The EU-EAC Market Access Upgrade Programme (MARKUP) works closely with the EABC, with the goal of finding the best solutions for regional businesses to grow and benefit from international markets and harmonised regional trade and quality standards and policies. MARKUP aims to increase exports of agribusiness and horticultural products and promote regional integration and access to the European market.
As businesses have been brought to a standstill, or their activities largely curtailed – tourism, airlines, manufacturing, logistics and transport, financial services, and many more – pushing for stimulus packages from regional governments to help cover the gap or keep businesses afloat until markets reopen has been a mixed effort, but one which has opened the doors to valuable conversations with Ministers and an open dialogue about the needs of businesses in the future.
One of the EABC’s primary goals during this time has been to encourage EAC Partner States to work together and harmonise their responses to the economic downturn. “EAC Partner States have had hugely different responses, as evidenced by things like border closures and the movement of goods and trade.
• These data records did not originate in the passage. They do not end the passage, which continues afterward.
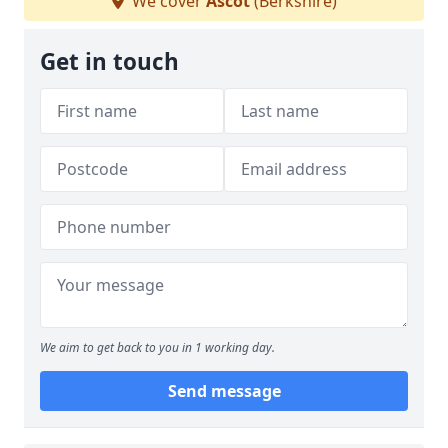
We cover
Ascot
(Berkshire)
Get in touch
We aim to get back to you in 1 working day.
Send message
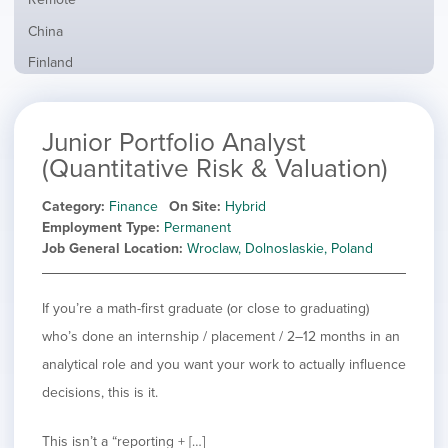
from
jobs
all
Show
China
filed
locations
jobs
under
Show
Finland
filed
jobs
under
Show
France
filed
jobs
under
Show
Hybrid
Junior Portfolio Analyst
filed
jobs
under
Show
Ireland
(Quantitative Risk & Valuation)
filed
jobs
under
Show
Italy
filed
Category
Finance
On Site
Hybrid
jobs
under
Show
Netherlands
Employment Type
Permanent
filed
jobs
Job General Location
Wroclaw, Dolnoslaskie, Poland
under
Show
Norway
filed
jobs
under
Hide
Poland
filed
jobs
If you’re a math-first graduate (or close to graduating)
under
Show
Romania
filed
jobs
who’s done an internship / placement / 2–12 months in an
under
Show
Spain
filed
analytical role and you want your work to actually influence
jobs
under
Show
Sweden
filed
decisions, this is it.
jobs
under
Show
United Kingdom
filed
jobs
under
Show
United States
This isn’t a “reporting + […]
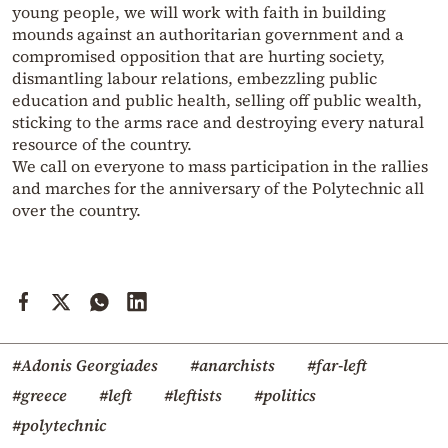
young people, we will work with faith in building
mounds against an authoritarian government and a
compromised opposition that are hurting society,
dismantling labour relations, embezzling public
education and public health, selling off public wealth,
sticking to the arms race and destroying every natural
resource of the country.
We call on everyone to mass participation in the rallies
and marches for the anniversary of the Polytechnic all
over the country.
#Adonis Georgiades
#anarchists
#far-left
#greece
#left
#leftists
#politics
#polytechnic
At borders and ports, trucks and containers being unable to go through has badly impacted supply chains, and we know of many businesses which will simply not survive, with all the knock-on effects that has. We’ve been working at border points to assist members and try to get things moving, with some success.”
“Whether National Response Meetings, or sectoral meetings across the region, as well of course as direct lines to Ministers and Ministries, our suggestions and strategies are being well met and listened to, and we hope will lead to some direct action and coordinated approaches which will help bolster business soon, and create an environment of regional cooperation.”